Lockouts at its Cochin facility and Dunlop (South Africa) operations took a toll on Apollo Tyres' Q2FY11 results. Exacerbating this, high natural rubber prices impacted margins. Rubber supplies have been disrupted due to unseasonal weather in India and South East Asia, spiraling prices to an all-time high of Rs200/kg. Domestic players have made 3-4 rounds of price increases and another round is expected soon. Demand momentum is expected to continue in domestic markets. While domestic business is on a difficult turf, overseas subsidiaries are expected to contribute Rs1.9bn in profits in FY11.

What will move the stock?
1) Re-rating of the sector on the back of radialisation in the truck-bus radial (TBR) segment; 2) Ramp-up at the Chennai facility and commencement of production for TBR tyres; 3) Correction in natural rubber prices due to production growth or reduction in import duty on natural rubber as demanded by the tyre industry; and 4) Continued strong performance of VBBV, which specializes in winter tyres.

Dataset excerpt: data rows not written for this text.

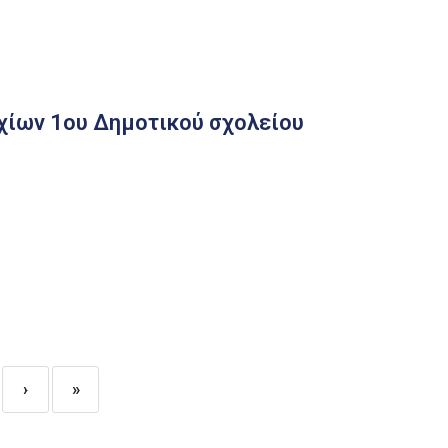
χίων 1ου Δημοτικού σχολείου
›
»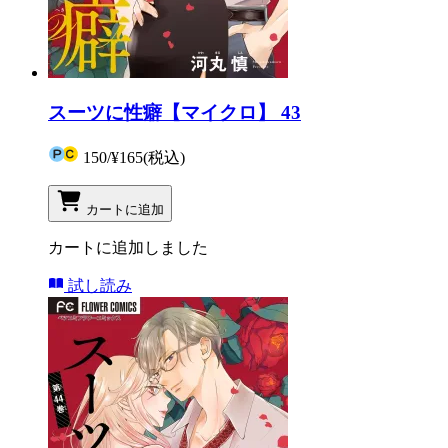
スーツに性癖【マイクロ】 43
150
/
¥165
(税込)
カートに追加
カートに追加しました
試し読み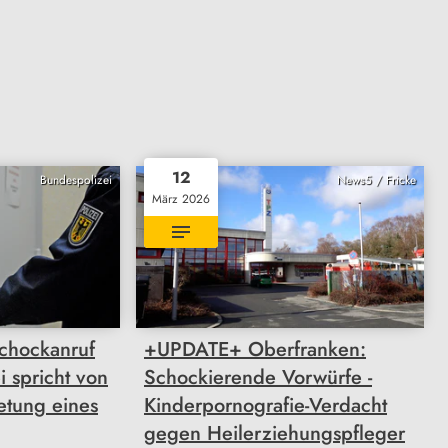
12
Bundespolizei
News5 / Fricke
März 2026
chockanruf
+UPDATE+ Oberfranken:
i spricht von
Schockierende Vorwürfe -
ietung eines
Kinderpornografie-Verdacht
gegen Heilerziehungspfleger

Where are we stacked versus consensus? Our FY11 and FY12 consolidated earnings estimates are Rs7.8 and Rs9.7 respectively. Our consolidated earnings estimate for FY11 is 1.5% lower than consensus estimate of Rs7.9. We reiterate our 'BUY' recommendation on the stock with a price target of Rs97.

What will challenge our target price?
1) Further increase in natural rubber prices, a key raw material; and 2) Payment of penalty due to involvement in a price fixing cartel alleged by Competition Commission of South Africa.